80’li ve 90’lı yıllarda Balkanlardan çok ciddi sayıda soydaşımız gelmiş Bursa’ya. Sosyokültürel anlamda farklı olan ve Türk geleneklerini korumakla birlikte daha bir Avrupa’lı olan bu soydaşlarımızın en büyük özelliği çok çalışkan olmaları. Yeter ki iş verin, mutlaka çalışırlar, hem de tüm aile fertleri ve ilk işleri bir ev yapmaktır. Çünkü gurbetin ne olduğunu çok iyi bilirler. Öff demeden çalışır ve aynı oranda da sosyal yaşamlarından taviz vermezler.
Irak’a demokrasi götüren emperyalizm, Irak’ı parça parça edip en büyük zulmü de Kerkük ve Telafer’deki Türkmenlere yapmıştır. Özellikle Telafer’den kentimize çok sayıda Türkmen soydaşımız gelmiş ve ağırlıklı olarak Bağlarbaşı semtinde konuşlandırılmıştır. Bu soydaşlarımızın da en büyük özelliği çalışmaktır. Balkanlardan gelen soydaşlarımız gibi sadaka kabul etmeyip sadece çalışacak iş istemişlerdir. Buldukları iş ne olursa olsun gıkları çıkmadan çalışmışlardır. Ancak ne hazindir ki, Yüce devletimiz Suriyeli göçmenlere gösterdiği misafirperverliği bu soydaşlarımıza göstermemiştir. Bu soydaşlarımıza duyarlı Türk yurttaşları “kardeşlerimiz” diyerek kanat germiş, devletin veremediklerini vermeye çalışmışlardır. Gururla yazıyorum ; büyük kızım sürekli olarak bu Türkmen kardeşlerimizin yanında olmuş, kadınlarına, kızlarına ve çocuklarına Türkçe öğretmek, okul çağına gelmiş olup da okula gidemeyenlere gücü yettiğince öğretmenlik yapmak için çabalamıştır. Ki kızım bu insanlardan sadece bir tanesidir. Daha onlarca, yüzlerce yurttaşımız muhtelif çabalar içerisindedirler ve olmaya da devam edeceklerdir.

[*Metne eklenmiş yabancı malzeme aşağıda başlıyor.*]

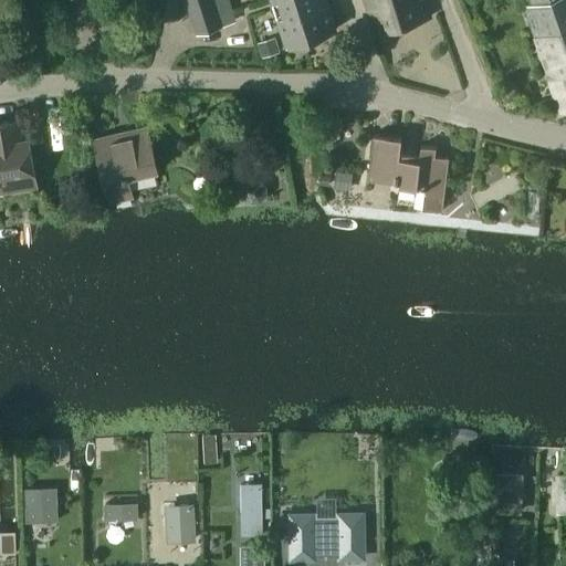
[(185,0),(196,34),(222,25),(213,0),(185,0)]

Özetleyecek olursam gerek Balkanlardan gelen soydaşlarımızın gerekse Telafer’den gelen soydaşlarımızın en önemli ortak iki özelliği vardır ; Çok ÇALIŞMAK ve DİLENMEMEK.
Çünkü Türk ulusu tarih boyunca sadaka kabul etmemiş, çalışarak ve hak ederek kazanmıştır. Avuç açmak Türk ırkında yoktur. Ancak, Arap coğrafyasında sadaka kültürü egemendir ve dilenmek vardır. Lütfen aracınızla giderken trafik ışıklarını dikkatlice inceleyiniz.
Sadakasız ve dilenmenin olmadığı bir Ülke diliyorum.
Ben bir Balkan göçmeni olarak bu yazının altına imzamı atarım.